Compito da svolgere: Prosegui l'articolo sull'aggressione a una dottoressa all'ospedale Annunziata di Cosenza, ripartendo dall'ultima frase riportata.

======== Testo di partenza

Un nuovo episodio di violenza contro il personale sanitario si è verificato all’interno dell’ospedale Annunziata di Cosenza, dove una dottoressa in servizio durante il turno di guardia festivo è stata aggredita mentre stava svolgendo la propria attività nel reparto.
L’episodio risale alla giornata di domenica e, secondo le prime ricostruzioni, la professionista stava lavorando regolarmente quando si è verificata un’aggressione fisica e verbale nei suoi confronti. La situazione ha richiesto l’intervento delle forze dell’ordine, arrivate in ospedale per riportare la calma e avviare gli accertamenti su quanto accaduto.
L’episodio ha provocato preoccupazione tra il personale sanitario della struttura e ha riacceso il dibattito sulla sicurezza nei reparti ospedalieri.

================
======== Estratti dei dati

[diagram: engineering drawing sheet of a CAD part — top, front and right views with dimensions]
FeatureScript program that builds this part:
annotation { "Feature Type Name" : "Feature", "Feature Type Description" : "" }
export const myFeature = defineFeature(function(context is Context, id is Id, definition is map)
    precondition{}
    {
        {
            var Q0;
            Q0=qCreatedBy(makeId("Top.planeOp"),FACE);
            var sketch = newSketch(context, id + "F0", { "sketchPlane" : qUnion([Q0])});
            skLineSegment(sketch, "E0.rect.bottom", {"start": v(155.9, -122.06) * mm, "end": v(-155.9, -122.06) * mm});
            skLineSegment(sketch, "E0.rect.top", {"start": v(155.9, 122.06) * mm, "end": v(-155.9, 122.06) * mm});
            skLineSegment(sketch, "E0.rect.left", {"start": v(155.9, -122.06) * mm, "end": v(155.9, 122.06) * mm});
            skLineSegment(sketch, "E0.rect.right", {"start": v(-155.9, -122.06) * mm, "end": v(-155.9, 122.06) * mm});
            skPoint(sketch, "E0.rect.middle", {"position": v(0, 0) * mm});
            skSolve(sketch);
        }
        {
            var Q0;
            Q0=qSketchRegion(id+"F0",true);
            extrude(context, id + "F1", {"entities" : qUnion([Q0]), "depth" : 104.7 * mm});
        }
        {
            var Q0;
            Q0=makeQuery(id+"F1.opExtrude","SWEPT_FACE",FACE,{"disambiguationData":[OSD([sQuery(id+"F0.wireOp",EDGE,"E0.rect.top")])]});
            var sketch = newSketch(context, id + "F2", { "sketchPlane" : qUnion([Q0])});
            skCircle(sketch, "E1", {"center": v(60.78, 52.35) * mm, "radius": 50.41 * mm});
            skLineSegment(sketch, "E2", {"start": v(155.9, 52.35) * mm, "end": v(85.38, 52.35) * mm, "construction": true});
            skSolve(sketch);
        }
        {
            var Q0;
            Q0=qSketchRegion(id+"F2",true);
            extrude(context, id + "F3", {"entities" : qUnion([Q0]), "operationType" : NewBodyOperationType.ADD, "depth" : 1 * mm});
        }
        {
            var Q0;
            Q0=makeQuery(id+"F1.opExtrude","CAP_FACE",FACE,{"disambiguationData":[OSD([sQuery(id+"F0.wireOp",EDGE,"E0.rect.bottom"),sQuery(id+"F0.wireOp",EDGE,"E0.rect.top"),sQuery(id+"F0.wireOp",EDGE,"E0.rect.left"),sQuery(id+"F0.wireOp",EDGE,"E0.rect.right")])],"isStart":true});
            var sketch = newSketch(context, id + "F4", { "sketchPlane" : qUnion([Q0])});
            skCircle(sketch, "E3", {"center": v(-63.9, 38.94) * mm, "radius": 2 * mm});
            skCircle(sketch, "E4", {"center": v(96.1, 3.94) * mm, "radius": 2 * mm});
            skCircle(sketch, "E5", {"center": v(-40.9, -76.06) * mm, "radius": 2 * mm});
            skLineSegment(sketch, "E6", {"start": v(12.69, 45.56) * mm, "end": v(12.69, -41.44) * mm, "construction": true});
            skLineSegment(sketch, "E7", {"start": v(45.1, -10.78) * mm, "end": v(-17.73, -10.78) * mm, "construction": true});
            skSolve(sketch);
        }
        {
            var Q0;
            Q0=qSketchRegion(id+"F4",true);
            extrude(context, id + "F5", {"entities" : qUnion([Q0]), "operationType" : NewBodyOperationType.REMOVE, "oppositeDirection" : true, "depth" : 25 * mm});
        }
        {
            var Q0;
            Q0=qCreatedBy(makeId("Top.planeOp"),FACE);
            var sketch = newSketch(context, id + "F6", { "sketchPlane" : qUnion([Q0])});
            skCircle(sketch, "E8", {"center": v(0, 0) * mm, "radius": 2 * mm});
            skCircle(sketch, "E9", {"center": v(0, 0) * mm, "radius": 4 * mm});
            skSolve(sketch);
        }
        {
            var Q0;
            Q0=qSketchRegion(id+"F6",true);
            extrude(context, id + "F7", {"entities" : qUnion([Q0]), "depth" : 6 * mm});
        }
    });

================

Risposta attesa:
Una sola dottoressa con 34 pazienti
Al momento dell’aggressione, secondo quanto emerso nelle prime ore successive ai fatti, la dottoressa stava seguendo 34 pazienti contemporaneamente, circostanza che evidenzia le difficoltà operative in cui spesso si trovano a lavorare i medici durante i turni festivi.
Il carico assistenziale particolarmente elevato rappresenta uno degli elementi su cui si concentra anche la riflessione delle organizzazioni sindacali, che da tempo segnalano criticità organizzative e carenza di personale in molti ospedali italiani.
La posizione del sindacato FP CGIL Medici
Sull’episodio è intervenuta Vanessa Funari, coordinatrice della FP CGIL Medici Cosenza dell’Azienda Ospedaliera di Cosenza, che ha espresso solidarietà alla collega coinvolta.
Funari ha affermato: Si tratta dell’ennesimo atto di aggressione nei confronti di chi, in quel momento, stava semplicemente svolgendo il proprio lavoro prendendosi cura della salute dei cittadini”. La rappresentante sindacale ha sottolineato come episodi simili “possano avere conseguenze che vanno oltre il singolo caso, incidendo sul funzionamento dei reparti e sulla sicurezza complessiva dell’ambiente ospedaliero”.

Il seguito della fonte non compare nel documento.